*** Opening Data for this task ***
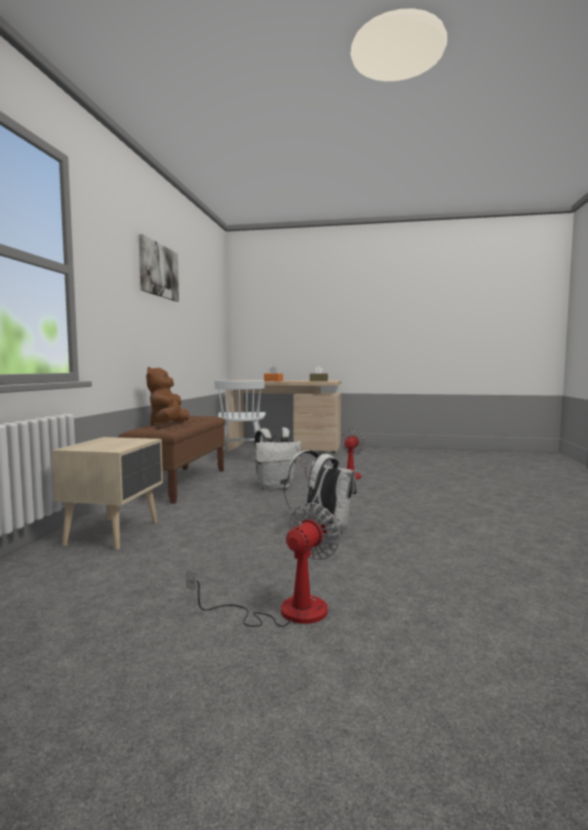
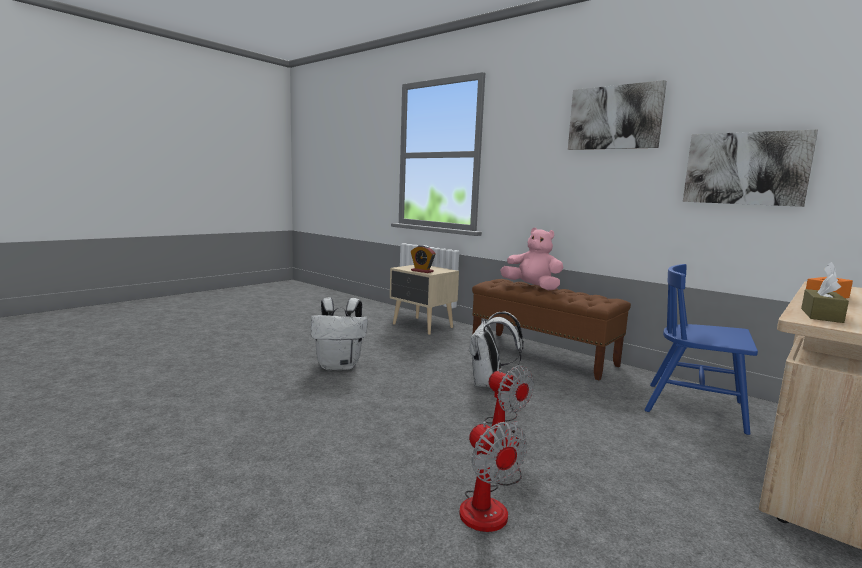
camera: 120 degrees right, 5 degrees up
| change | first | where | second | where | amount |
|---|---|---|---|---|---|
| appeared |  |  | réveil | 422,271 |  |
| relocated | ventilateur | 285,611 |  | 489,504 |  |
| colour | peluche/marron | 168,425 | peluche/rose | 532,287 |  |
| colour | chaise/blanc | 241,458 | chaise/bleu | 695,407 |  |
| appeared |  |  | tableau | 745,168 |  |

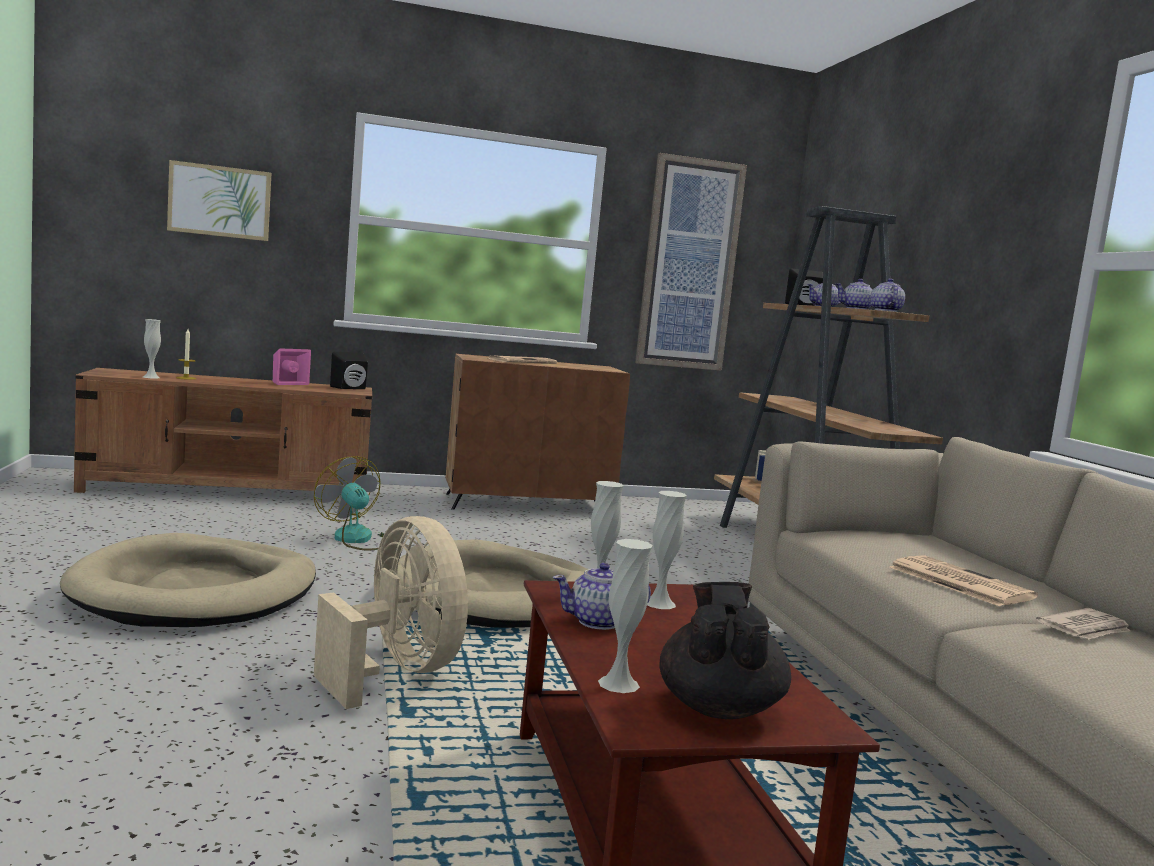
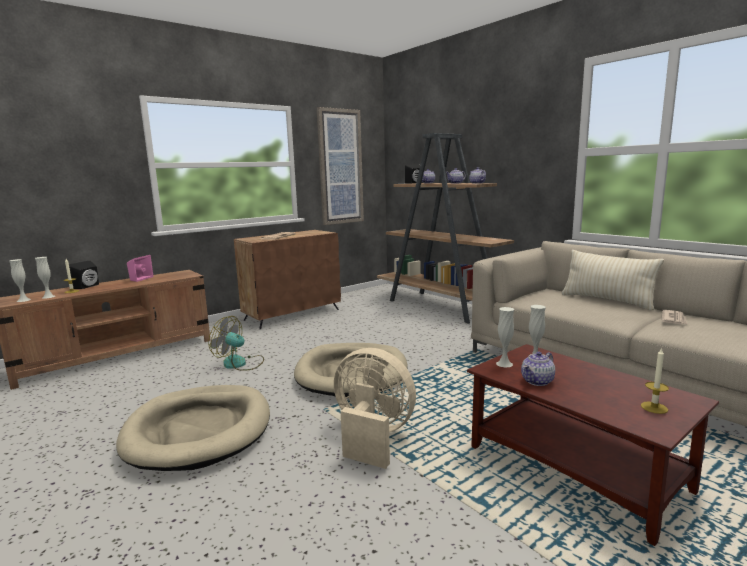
camera: 25 degrees left, 5 degrees up
| change | first | where | second | where | amount |
|---|---|---|---|---|---|
| relocated | vase/blanc | 618,683 |  | 23,300 |  |
| relocated | enceinte/noir | 350,388 |  | 88,286 |  |
| appeared |  |  | coussin/beige | 607,301 |  |
| exchanged | théière/noir | 718,707 | bougie | 654,407 |  |
| missing | tableau | 220,201 |  |  |  |
| missing | journal | 957,582 |  |  |  |

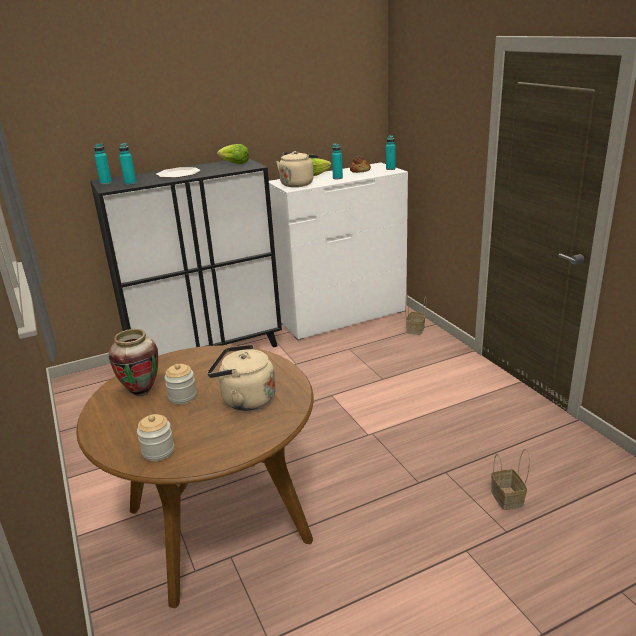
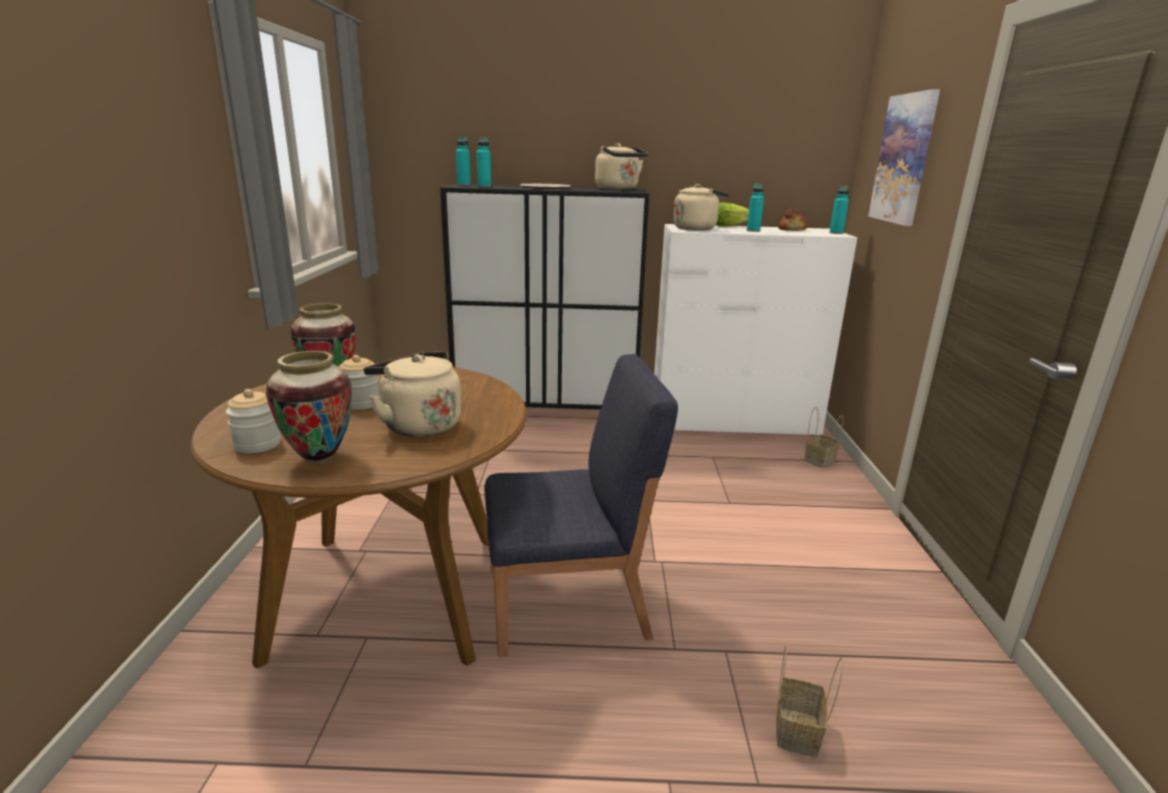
camera: 25 degrees right, 5 degrees down
| change | first | where | second | where | amount |
|---|---|---|---|---|---|
| appeared |  |  | vase | 319,458 |  |
| appeared |  |  | chaise/bleu | 569,603 |  |
| exchanged | laitue | 234,164 | bouilloire/beige | 618,189 |  |
| appeared |  |  | tableau | 904,159 |  |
*** Closing Data for this task ***
§ **Task description**
Every entry must be reproduced exactly, with the images left out.

§ **Problem solution**
camera: 120 degrees right, 5 degrees up
| change | first | where | second | where | amount |
|---|---|---|---|---|---|
| appeared |  |  | réveil | 422,271 |  |
| relocated | ventilateur | 285,611 |  | 489,504 |  |
| colour | peluche/marron | 168,425 | peluche/rose | 532,287 |  |
| colour | chaise/blanc | 241,458 | chaise/bleu | 695,407 |  |
| appeared |  |  | tableau | 745,168 |  |

camera: 25 degrees left, 5 degrees up
| change | first | where | second | where | amount |
|---|---|---|---|---|---|
| relocated | vase/blanc | 618,683 |  | 23,300 |  |
| relocated | enceinte/noir | 350,388 |  | 88,286 |  |
| appeared |  |  | coussin/beige | 607,301 |  |
| exchanged | théière/noir | 718,707 | bougie | 654,407 |  |
| missing | tableau | 220,201 |  |  |  |
| missing | journal | 957,582 |  |  |  |

camera: 25 degrees right, 5 degrees down
| change | first | where | second | where | amount |
|---|---|---|---|---|---|
| appeared |  |  | vase | 319,458 |  |
| appeared |  |  | chaise/bleu | 569,603 |  |
| exchanged | laitue | 234,164 | bouilloire/beige | 618,189 |  |
| appeared |  |  | tableau | 904,159 |  |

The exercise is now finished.